Enterprising
['entəpraɪzɪŋ] or ['ɛntɚpraɪzɪŋ]
Definition
(adj.) marked by imagination, initiative, and readiness to undertake new projects; 'an enterprising foreign policy'; 'an enterprising young man likely to go far' .
Edited by Horace--From WordNet
Definition
(a.) Having a disposition for enterprise; characterized by enterprise; resolute, active or prompt to attempt; as, an enterprising man or firm.
Typed by Katie
Synonyms and Synonymous
a. [1]. Adventurous, venturesome, venturous, dashing, daring, audacious, bold.[2]. Active, prompt, alert, stirring, smart, energetic, efficient, spirited, zealous, strenuous, eager, on the alert, in earnest.
Editor: Pierre
Synonyms and Antonyms
SYN:Active, bold, daring, adventurous, speculative, dashing, venturesome
ANT:Inactive, timid, inadventurous, cautious
Typist: Tim
Examples
- She is at Osborne's Hotel in the Adelphi at this moment, unless your enterprising friend has run away with her since I came out this morning. Charles Dickens. The Pickwick Papers.

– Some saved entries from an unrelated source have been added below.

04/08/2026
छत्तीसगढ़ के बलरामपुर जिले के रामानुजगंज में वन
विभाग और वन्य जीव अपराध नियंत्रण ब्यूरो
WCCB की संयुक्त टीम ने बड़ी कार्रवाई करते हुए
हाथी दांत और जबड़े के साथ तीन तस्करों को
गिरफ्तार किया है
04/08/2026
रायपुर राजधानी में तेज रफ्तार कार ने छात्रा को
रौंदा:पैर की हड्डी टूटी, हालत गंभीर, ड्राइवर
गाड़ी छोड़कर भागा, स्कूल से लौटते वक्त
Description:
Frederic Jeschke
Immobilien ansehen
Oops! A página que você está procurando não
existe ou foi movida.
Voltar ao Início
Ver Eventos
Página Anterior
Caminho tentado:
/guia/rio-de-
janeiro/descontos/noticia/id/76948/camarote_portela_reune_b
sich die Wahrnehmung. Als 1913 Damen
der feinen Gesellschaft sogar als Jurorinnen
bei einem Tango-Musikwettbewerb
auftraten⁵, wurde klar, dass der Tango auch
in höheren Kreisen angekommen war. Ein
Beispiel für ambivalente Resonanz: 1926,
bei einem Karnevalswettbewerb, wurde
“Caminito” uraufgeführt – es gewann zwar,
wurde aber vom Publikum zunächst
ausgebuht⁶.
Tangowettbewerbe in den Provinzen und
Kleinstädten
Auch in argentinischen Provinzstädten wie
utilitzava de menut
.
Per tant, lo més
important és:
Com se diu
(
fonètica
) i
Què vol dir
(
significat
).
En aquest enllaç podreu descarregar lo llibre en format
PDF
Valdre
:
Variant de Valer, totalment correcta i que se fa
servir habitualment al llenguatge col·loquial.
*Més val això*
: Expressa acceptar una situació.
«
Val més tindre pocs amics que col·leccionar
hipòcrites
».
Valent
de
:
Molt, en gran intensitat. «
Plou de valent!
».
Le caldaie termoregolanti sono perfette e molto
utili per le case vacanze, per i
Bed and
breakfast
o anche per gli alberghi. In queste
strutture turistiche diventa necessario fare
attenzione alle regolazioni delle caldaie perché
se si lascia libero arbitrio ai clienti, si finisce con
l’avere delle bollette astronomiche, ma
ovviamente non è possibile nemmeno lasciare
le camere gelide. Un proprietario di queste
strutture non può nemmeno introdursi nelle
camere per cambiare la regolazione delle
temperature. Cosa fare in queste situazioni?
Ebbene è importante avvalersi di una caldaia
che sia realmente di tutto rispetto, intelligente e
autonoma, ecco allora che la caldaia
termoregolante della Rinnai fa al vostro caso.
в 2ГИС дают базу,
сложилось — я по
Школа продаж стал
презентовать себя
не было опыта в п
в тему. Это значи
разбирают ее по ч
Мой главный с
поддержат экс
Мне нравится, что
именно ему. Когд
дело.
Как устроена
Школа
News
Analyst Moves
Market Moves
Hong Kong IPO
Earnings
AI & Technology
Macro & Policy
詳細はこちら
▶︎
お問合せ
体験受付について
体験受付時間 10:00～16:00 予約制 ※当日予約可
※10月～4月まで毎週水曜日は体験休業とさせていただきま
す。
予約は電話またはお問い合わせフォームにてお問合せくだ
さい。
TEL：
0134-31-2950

- The first permanent Edison station in Europe was that at Milan, Italy, for which the order was given as early as May, 1882, by an enterprising syndicate. Frank Lewis Dyer. Edison, His Life and Inventions.
- We can tolerate the Oracle very easily, but we have a poet and a good-natured enterprising idiot on board, and they do distress the company. Mark Twain. The Innocents Abroad.
- They are not naturally daring and enterprising, but home-loving and affectionate. Harriet Beecher Stowe. Uncle Tom's Cabin.
- The more enterprising university students found, marked, and digested the Arabic Aristotle he had made accessible to them in Latin. H. G. Wells. The Outline of History_Being a Plain History of Life and Mankind.
- The enterprising Teuton divided a hogshead into two parts. Various. The Wonder Book of Knowledge.
- An oyster is of a retiring disposition, and not lively--not even cheerful above the average, and never enterprising. Mark Twain. The Innocents Abroad.
- In one field of knowledge particularly we might have expected the Romans to have been alert and enterprising, and that was geography. H. G. Wells. The Outline of History_Being a Plain History of Life and Mankind.
- But, on the other hand, man is usually a wandering and enterprising animal, for whom there exist few insurmountable barriers. H. G. Wells. The Outline of History_Being a Plain History of Life and Mankind.
- The enterprising lady followed the mumming company through the gate in the white paling, and stood before the open porch. Thomas Hardy. The Return of the Native.
- Another and better gig-mill would rise on the ruins of this, and perhaps a more enterprising owner come in my place. Charlotte Bronte. Shirley.
- It is here, if I mistake not, that we see a character far superior to that of the able, or enterprising, or industrious mathematician; it is here that we see the philosopher. Walter Libby. An Introduction to the History of Science.